> _Problems to work on_
**1.** According to the content design article, what does a user estimate when making an initial appraisal of a page? List every one.
**2.** Pick up the article on content design mistakes after its final paragraph and keep writing it.

9 Content Design Mistakes That Hurt Engagement — and How to Fix Them Fast

Sure, part of creating content is about attracting people to your site with a juicy story or helpful piece of information. But once they’ve landed on your page, don’t you want them to actually read the content you’ve worked so hard to create—and maybe even doing something more valuable on your site like subscribing or purchasing your product?

Too many content teams spend so much time focusing on SEO optimization or coming up with a click-worthy headline so people will land on their page, that they forget to optimize the reading experience to keep folks around. These common design mistakes hurt engagement and conversions, causing people to leave your page before they can get to the good stuff. But with some simple fixes, sticking around, scrolling more, reading deeper, and maybe even converting.

You’re Using a Cover Image That Doesn’t Set the Right Impression

…or worse, not using one at all. The top of your page—the space ‘above the fold,’ if you will—is a reader’s first impression of your article. Do you want that first impression to be a dull, outdated stock image that doesn’t connect to the content at hand, or worse, a boring block of text?

It’s not just to make your article look nice—it’s proven to increase engagement as well. Researchers D Lagun and M Lalmas at the ACM International Conference on Web Search and Data Mining shared that they found “users tend to stay almost twice as long at the first screen when the article starts with an image, compared to articles without an image on top.”

In other words? You can nearly double your engagement simply by choosing a relevant and visually engaging cover image. In a world where bad stock photography is taking over the internet, you have to be picky and make sure someone with a good eye is choosing your media, but it is possible and worth investing time into.

There’s No Logical Structure to Help People Scan

Yes, we would all love it if everyone read every single word of our articles. But that’s just not the reality. The Nielsen Norman Group (NN/g) – world leaders in research-based user experience design – observed more than 300 people use hundreds of different websites, and found that most people scan content and make quick appraisals before reading – or moving to the next best thing. Specifically, “In sometimes less than a second, a user can complete an initial appraisal of a page, estimating the nature, quality, importance, and potential value to them.”

“In sometimes less than a second, a user can complete an initial appraisal of a page, estimating the nature, quality, importance, and potential value to them.”

If your article has no hierarchy, no headings, or a confusing layout that’s inconsistent throughout the article, you’re basically burying the lead. Make it easy for readers to quickly scan through and see the value they’ll get out of the article so they want to stick around and learn more.

A logical structure that breaks down content into clear blocks (i.e. introduction, key points, and conclusion).

NN/g recommends having a “predictable” layout as it makes reading easier (and if you make your readers work for it, they’re likely to jump ship quickly). This means your structure should be consistent throughout, and should include elements that folks are used to seeing on the web today, like headers in a larger font that break the content into clear blocks of information.

> _Records supplied_
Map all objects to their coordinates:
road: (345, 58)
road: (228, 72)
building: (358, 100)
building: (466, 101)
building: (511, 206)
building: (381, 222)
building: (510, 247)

--

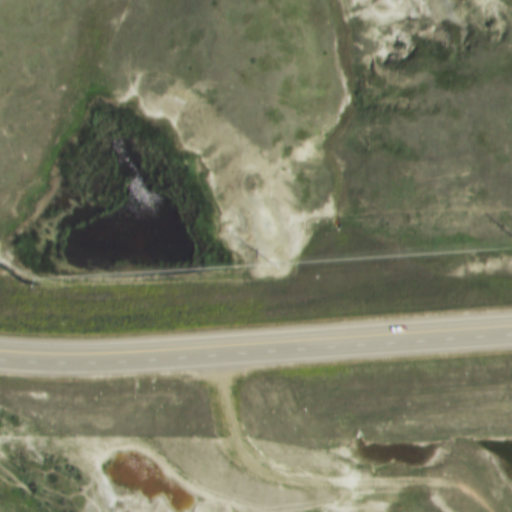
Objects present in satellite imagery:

> _Replies_
**1.**
- nature
- quality
- importance
- potential value

**2.**
All Your Text is Formatted the Same

SImilarly, if all your body text is just one big block of words, readers’ eyes are going to start to cross, fast. Not enough publications think of creative ways to break up the body of their article, and it causes readers to give up on digging through the text to find the information they’re looking for.

Images, of course, are a huge way to break up text, and we’ll get to that in a minute. But you can also break up your copy by formatting certain blocks of text in a way that makes them stand out or more easily readable.


Bullet points

are another good example of how you can format content to make it ideal for engagement. As NN/g explains, “A few tiny dots attract the eye and can make a complex concept understandable. Readers perceive the bullets as shortcuts to succinct, high-priority content. It’s not surprising that, in usability studies, we observe readers gravitate towards bulleted lists with fervor.”



Pull quotes

for instance, are popular for a reason. Using pull quotes throughout your article helps attract the eye and show off some of the most compelling bits of content, making your reader want to dig in more.


Your Text Blocks Are Uncomfortable to Read

For the places where you do have paragraphs of standard text, you need to make sure they’re a comfortable width for reading. Column widths that are too wide can have readers overwhelmed by the number of words and make it harder to scan quickly — consumer psychology publication Social Triggers shared that research has found people feel that shorter lines look more organized and are easier to understand. But if you get too narrow, everything can feel cramped and hard to digest.

The Elements of Typographic Style Applied to the Web states states that, “The 66-character line (counting both letters and spaces) is widely regarded as ideal.” While you don’t need to get too granular with this, aiming for a column width within 10 or so characters of that number should help set your page up for the ultimate readability success.

66

character line (counting both letters and spaces) is widely regarded as ideal

Data Gets Lost in the Text

If your data is getting lost in the articles you’re writing, you’re likely to lose readers faster, too.

NN/g found that, one of the things that the eye often scans for (whether consciously or unconsciously) is numbers. Whether it’s because the reader is looking for information or simply because the shape of numerals stands out in text, they can draw the eye and keep a reader engaged.

So lean into that fact and create visual elements from the data in your article. This will not only further help break up your text, but also highlight some of the information that is most likely to catch the reader’s eye. If you have the datasets and design team to support it, data visualizations are a powerful way to draw readers in and quickly convey information. If you don’t have the time for something that sophisticated, simply pulling out a data highlight (basically a piece of data stylized as its own content block in a larger font, kind of like a pull quote), can get the job done.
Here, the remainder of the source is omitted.